Copy out the lines of each item below word for word, leaving out the pictures.

#### Data shown:
● ● ●
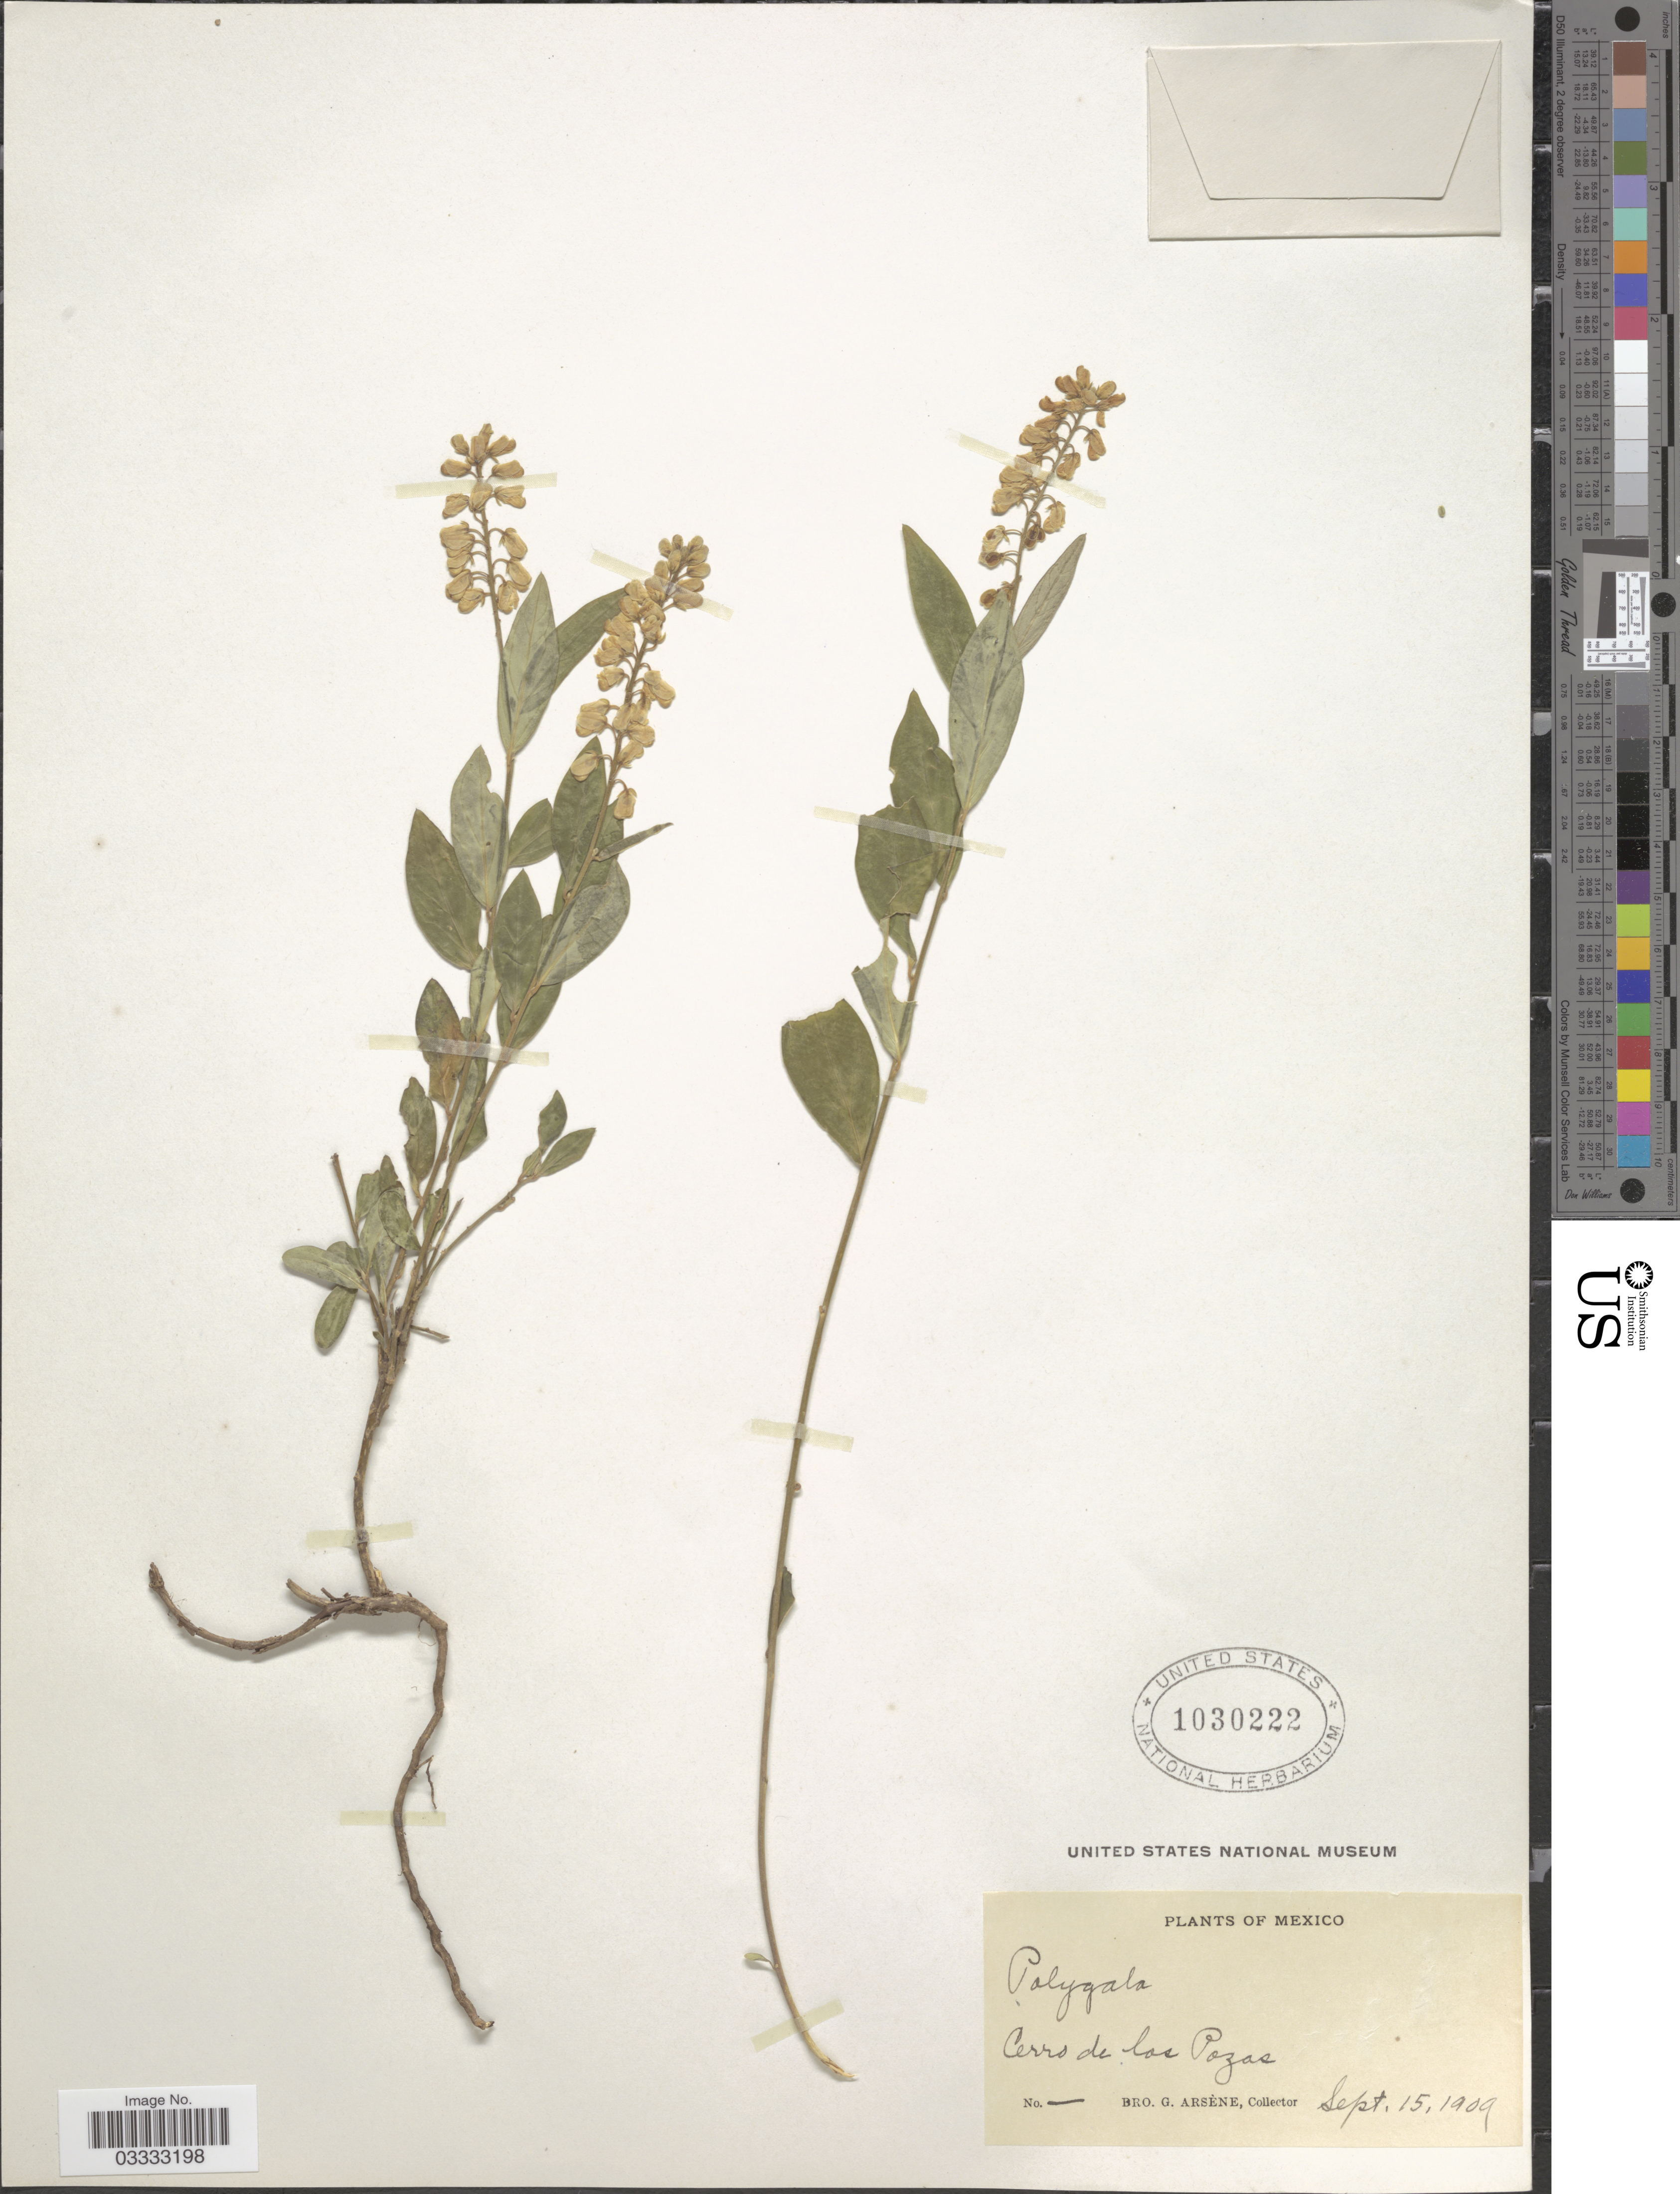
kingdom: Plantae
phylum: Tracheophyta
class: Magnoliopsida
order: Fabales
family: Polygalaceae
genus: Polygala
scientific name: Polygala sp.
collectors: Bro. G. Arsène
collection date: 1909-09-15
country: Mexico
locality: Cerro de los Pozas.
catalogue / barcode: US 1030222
● ● ●
#### Finished answer:
kingdom: Plantae
phylum: Tracheophyta
class: Magnoliopsida
order: Fabales
family: Polygalaceae
genus: Polygala
scientific name: Polygala sp.
collectors: Bro. G. Arsène
collection date: 1909-09-15
country: Mexico
locality: Cerro de los Pozas.
catalogue / barcode: US 1030222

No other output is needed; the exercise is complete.